UW-CTRI Research Offers Clues to Sparking Successful Attempts to Quit Smoking

Coffee, lighter and cigarette

What leads smokers who are unwilling to try to quit smoking to change their minds and then try to quit? Researchers explored this question in a new paper based on UW-CTRI data which showed that increases in two factors—the time before smokers light up their first cigarette each morning, and the belief they can quit—predicted which unwilling smokers would change their minds and try to quit. In simple terms, smokers were more likely to try to quit if they were less dependent on nicotine, that is, go later in the day before lighting up, and if they were rather confident that they could quit.

The paper, published in the journal Nicotine & Tobacco Research, also showed that increases in motivation to quit predicted quitting success above and beyond all other smoking-related measures.

These findings are based on data culled from the UW Partnership to Assist & Serve Smokers (UW-PASS), Project 1. In the study, UW-CTRI staff worked with 517 patients from Dean Health and Aurora Health Care in Wisconsin who were in the ‘motivation phase’ of smoking treatment. That is, they were not yet ready to quit and were getting treatments to motivate them and prepare them for quitting.

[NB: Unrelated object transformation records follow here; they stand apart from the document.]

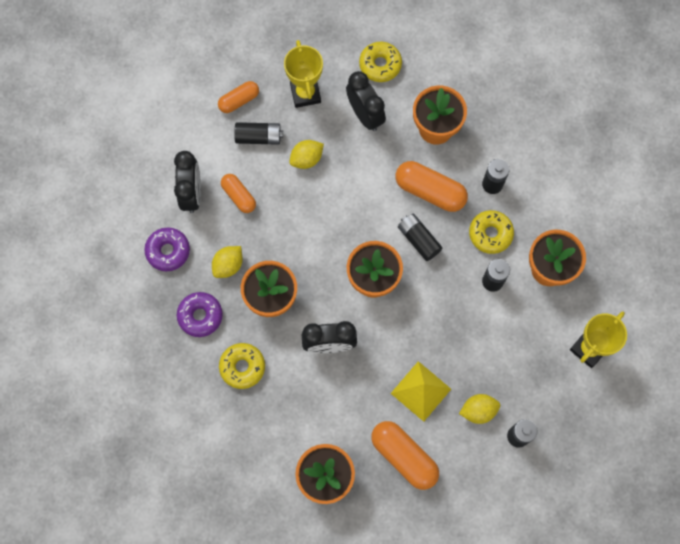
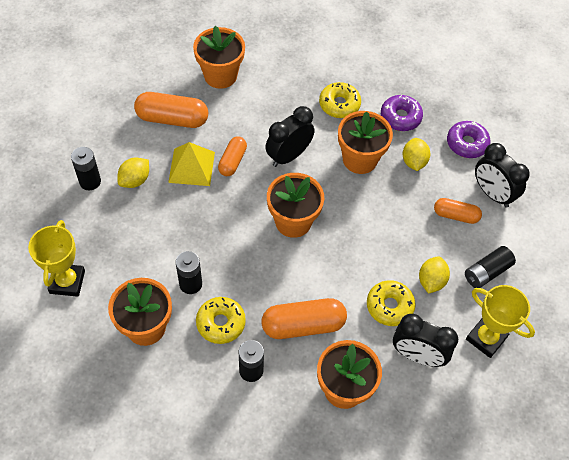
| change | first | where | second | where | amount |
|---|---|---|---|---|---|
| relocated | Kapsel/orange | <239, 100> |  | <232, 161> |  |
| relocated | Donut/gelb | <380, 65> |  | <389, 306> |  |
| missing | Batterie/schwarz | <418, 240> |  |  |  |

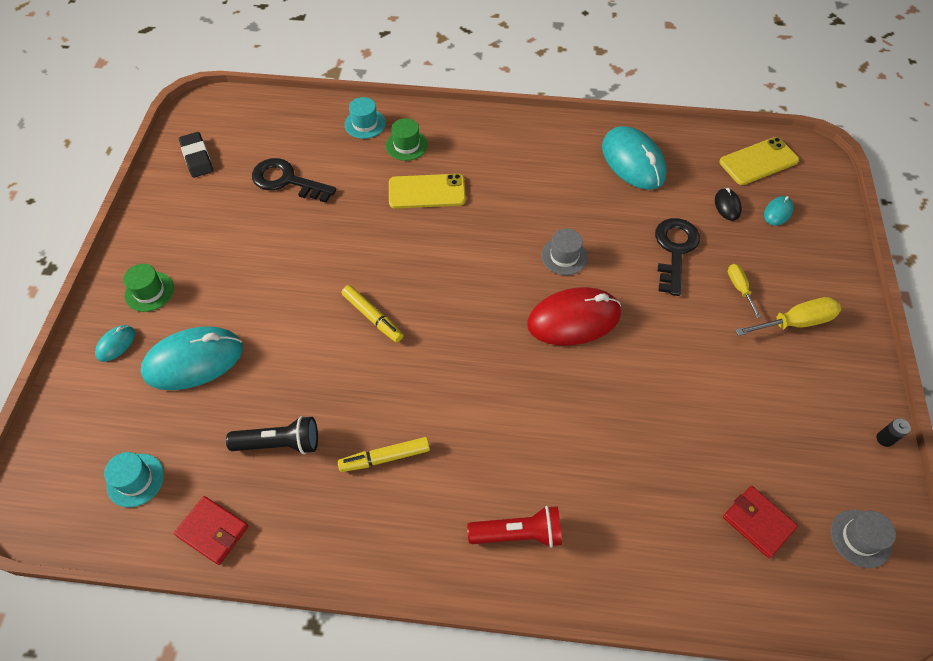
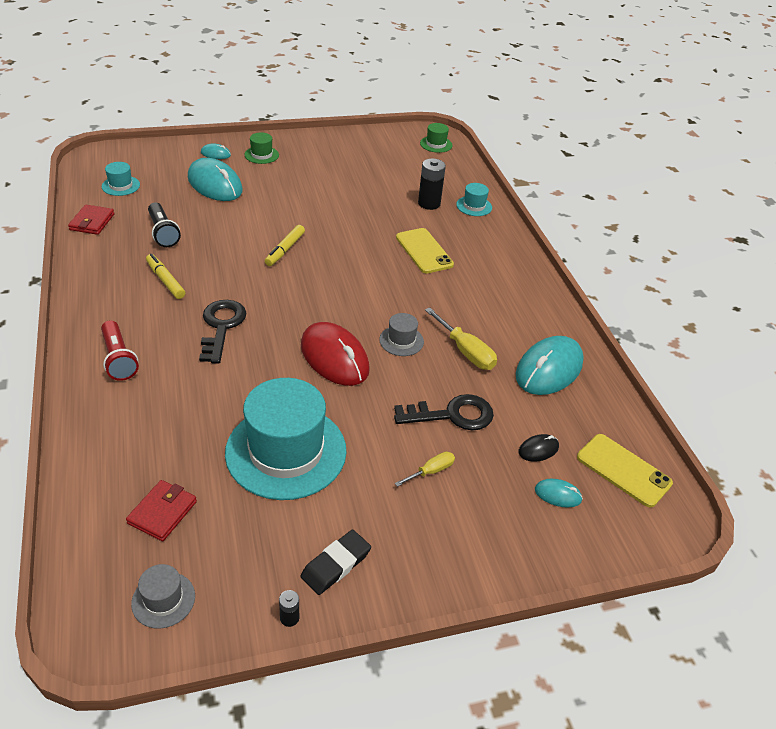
| change | first | where | second | where | amount |
|---|---|---|---|---|---|
| relocated | Schlüssel/schwarz | <287, 181> |  | <221, 327> |  |
| appeared |  |  | Hut/türkis | <286, 451> |  |
| relocated | Radiergummi/schwarz | <197, 157> |  | <336, 564> |  |
| appeared |  |  | Batterie/schwarz | <429, 203> |  |
| relocated | Hut/grün | <406, 145> |  | <436, 144> |  |
| relocated | Schraubenzieher/gelb | <795, 322> |  | <465, 351> |  |

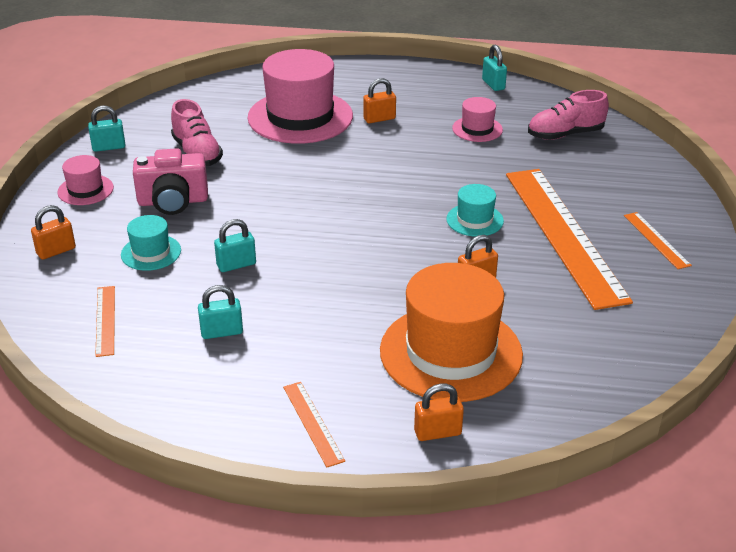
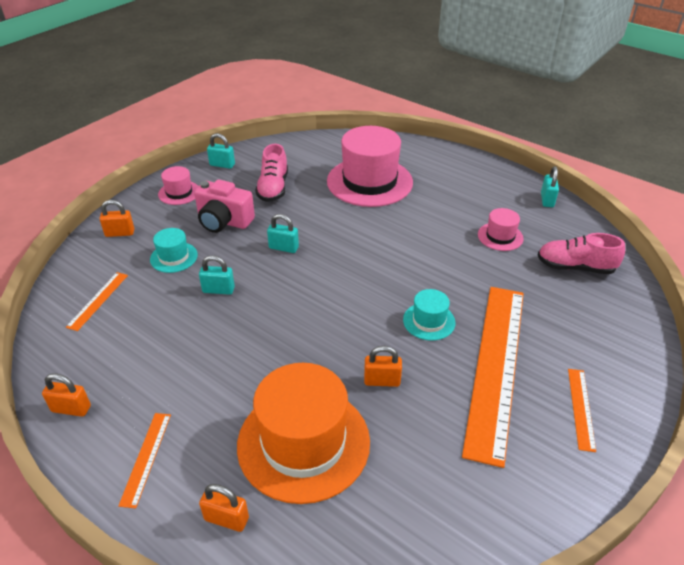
| change | first | where | second | where | amount |
|---|---|---|---|---|---|
| relocated | Vorhängeschloss/orange | <379, 119> |  | <71, 409> |  |
| relocated | Vorhängeschloss/türkis | <222, 332> |  | <283, 248> |  |

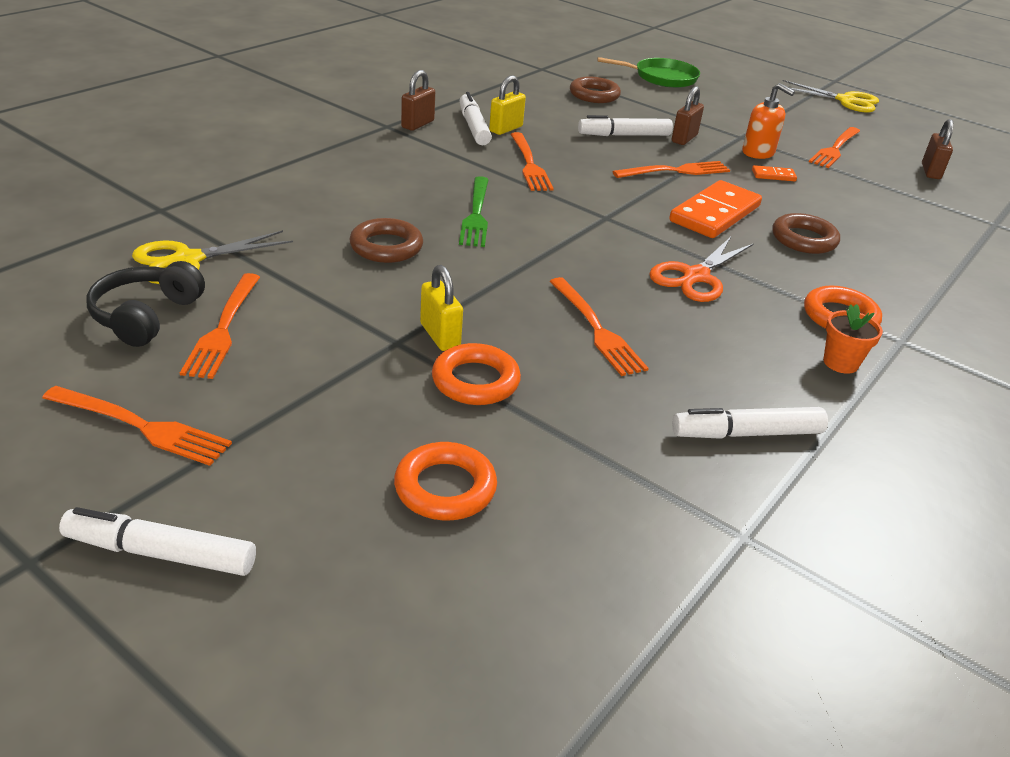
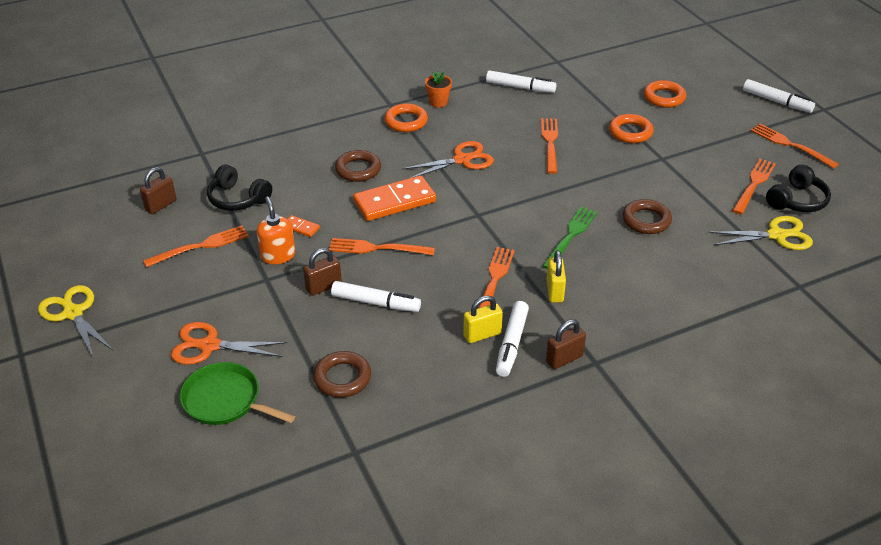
| change | first | where | second | where | amount |
|---|---|---|---|---|---|
| appeared |  |  | Schere/orange | <209, 346> |  |
| appeared |  |  | Kopfhörer/schwarz | <238, 199> |  |
| relocated | Vorhängeschloss/gelb | <440, 336> |  | <554, 291> |  |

“This research is important because understanding the processes that lead to quit attempts and abstinence in those initially unwilling to quit could help us refine and improve motivation-phase treatments,” said Dr. Jessica Cook, UW-CTRI researcher and co-author of the paper. “This could lead to more quit attempts and higher abstinence rates in smokers initially unwilling to quit.”

For instance, these findings suggest that treatments need to:

  • Help smokers reduce their dependence.
  • Provide skills that give smokers well earned confidence.
  • Help smokers get in touch with their intrinsically important reasons for quitting.

While researchers didn’t test which specific treatment factors led to increases in motivation or time-to-first-cigarette, Cook thinks it’s likely that these increases occurred, at least to some extent, as a result of receiving Motivation-phase treatment in this study.

“It seems likely that the UW-PASS intervention components, either nicotine-replacement medications or counseling, helped participants learn new skills, such as how to cope with urges or how to resist smoking in certain situations,” Cook said. “Learning new skills might increase confidence in a smoker’s ability to quit or might help them delay or avoid smoking during key situations, such as waking up in the morning or when around other smokers. All of these processes could be critical in determining whether someone makes a quit attempt and whether that attempt is successful.”

That’s key because while an overwhelming majority of smokers say they want to quit, most are not ready to try.

“Research, including our own, shows that pre-quit nicotine-replacement medication increases abstinence in smokers who are initially not yet ready to quit,” Cook said. “There is less evidence that behavioral interventions increase quit attempts and abstinence in this population. We are continuing to evaluate whether counseling might add to the effects of medication in helping those initially unwilling to quit to successfully stop smoking.”

Klemperer EM, Mermelstein R, Baker TB, Hughes JR, Fiore MC, Piper, ME, Schlam TR, Jorenby DE, Collins LM, Cook J. (2020) Predictors of Smoking Cessation Attempts and Success Following Motivation-Phase Interventions among People Initially Unwilling to Quit SmokingNicotine & Tobacco Research. Online April 1, 2020.